=== ARTICLE ===

::::::

Next the wires are put inside the structure so as to not be visible. The wires include: high current connections from batteries to motor controller, balancing connectors for batteries, key switch, temperature sensor (thermistor), varistor (to eliminate any static potential between the frame and motor controller), high current relay coil, and emergency switch. This is in addition to the previously mentioned hall sensors, motor power, proximity sensor, and LED board connectors.
The wires are laid out inside the motor controller box.
Left, the relay box is opened showing internal connections to the motor controller. Right, the outside of the relay box with the emergency off button.
Now it is time to connect the motors and wheels to make the finished device! Unfortunately I didn't get a photo of the complete device because the motor controller broke down during a high-speed test (my guess is some problem with synchronization, likely in the code of the rotor position observer, caused the drive waveform to be 180 degrees out of phase against the fairly high mechanical inertia, destroying all the MOSFETs on the board. The gates were isolated so it was a 'safe' shutdown and the processor board survived.). I was so disappointed that I didn't take any more photos.
Two views of the almost-finished hoverboard. This is before the above relay box was installed, it would be on the opposite side of the motors here. However all other components are in place, including a key switch at the top of the central vertical tube.

::::::

=== MATERIAL SUPPLIED ===

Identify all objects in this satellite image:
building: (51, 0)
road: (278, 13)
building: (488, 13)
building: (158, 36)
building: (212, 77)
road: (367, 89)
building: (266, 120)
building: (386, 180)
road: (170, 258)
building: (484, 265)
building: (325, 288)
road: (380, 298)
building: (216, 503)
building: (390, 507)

::::::

=== YOUR TASK ===
Pick up the hoverboard build write-up after its final sentence and carry it forward in the same first-person voice.

=== THE ANSWER ===
For others interested in making a four quadrant FOC brushless motor controller, I would strongly recommend adding a high resolution rotor angle sensor, as opposed to the approach I attempted of estimating rotor position from the hall effect sensors. There are some nice sensors that require only a single magnet on one end of a shaft, and the sensor tracks the changing direction of the magnetic field (like a compass) as the shaft rotates. Other approaches like optical encoders are also possible. The hall effect sensors give 6 unique outputs per single electrical revolution, so for a 14-magnet rotor this means 6*(14/2)=42 'counts' per mechanical revolution. Any sensor that improves on that number will be a great help. Additionally, the F28335 as well as other processors have dedicated hardware to interface directly with a pulse based encoder device, but require custom programming to process hall effect sensor data in a way that is useful to an FOC code. The simpler (but more noisy) approach is to use block commutation if hall effect sensors are the most convenient.